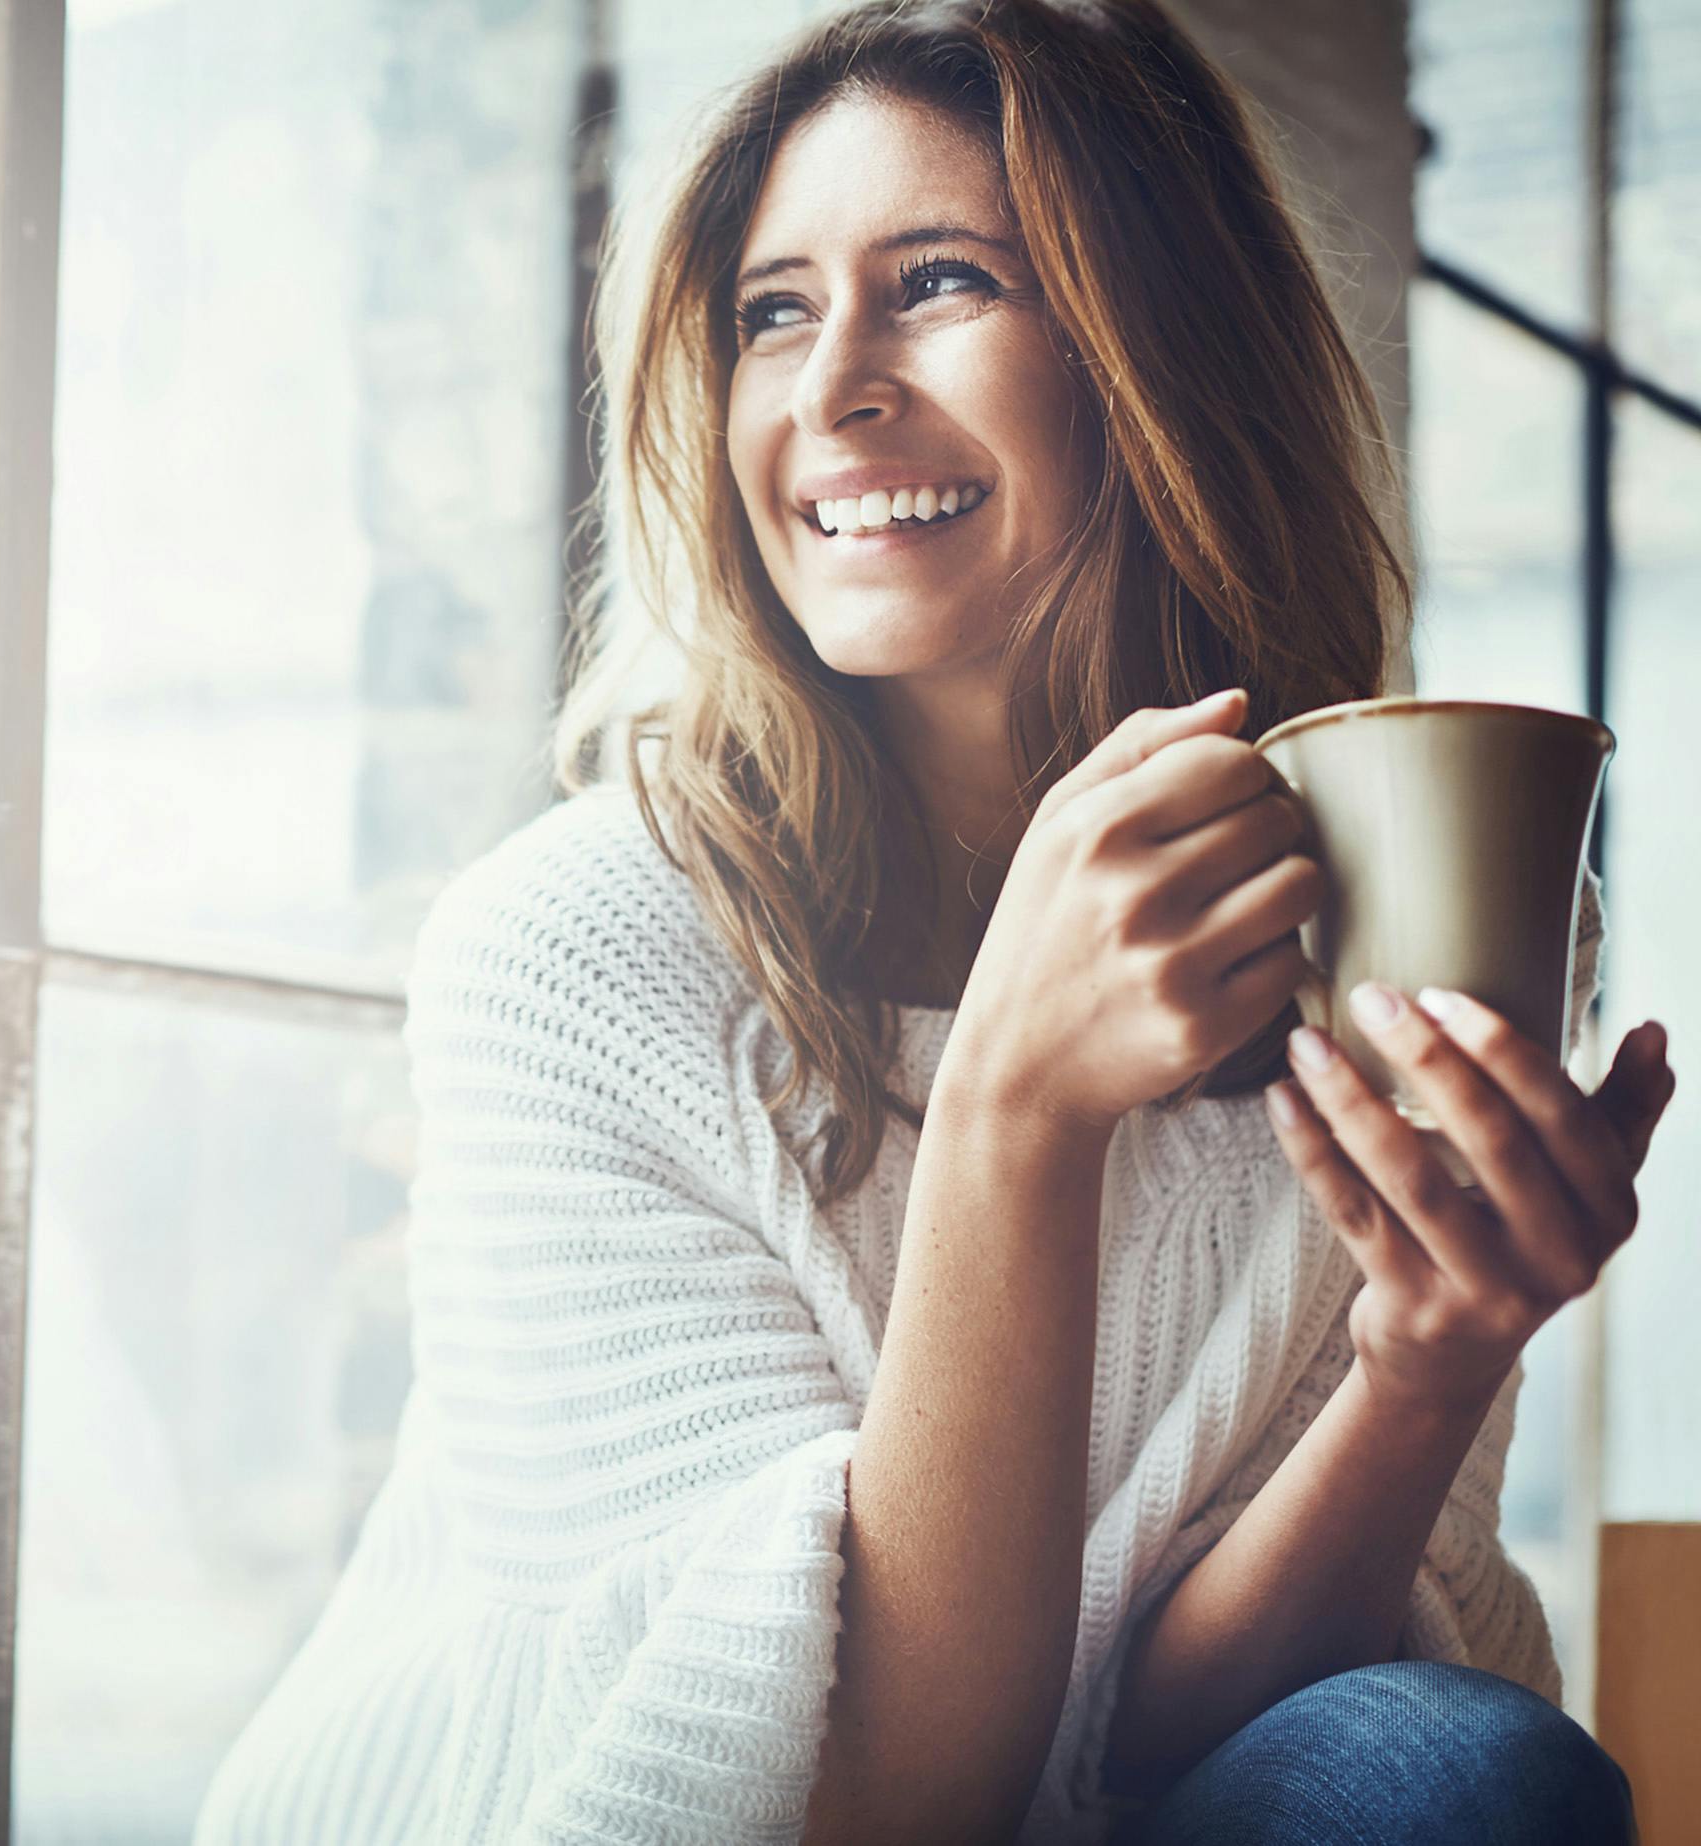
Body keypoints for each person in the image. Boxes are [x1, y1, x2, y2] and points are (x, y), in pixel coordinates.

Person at [195, 1, 1675, 1840]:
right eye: (774, 312)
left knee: (1453, 1772)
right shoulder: (570, 954)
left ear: (1165, 360)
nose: (830, 393)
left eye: (944, 282)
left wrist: (1427, 1355)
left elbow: (1162, 1734)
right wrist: (1011, 1108)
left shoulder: (1389, 922)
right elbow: (865, 1798)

——

Work instructions: Take every line from the one containing "right eye: (774, 312)" to the end of the listing and output it exactly, with nothing else.

Response area:
right eye: (774, 312)
left knee: (1453, 1772)
right shoulder: (570, 954)
left ear: (1165, 360)
nose: (830, 393)
left eye: (944, 282)
left wrist: (1427, 1355)
left elbow: (1162, 1734)
right wrist: (1011, 1108)
left shoulder: (1389, 922)
right elbow: (865, 1798)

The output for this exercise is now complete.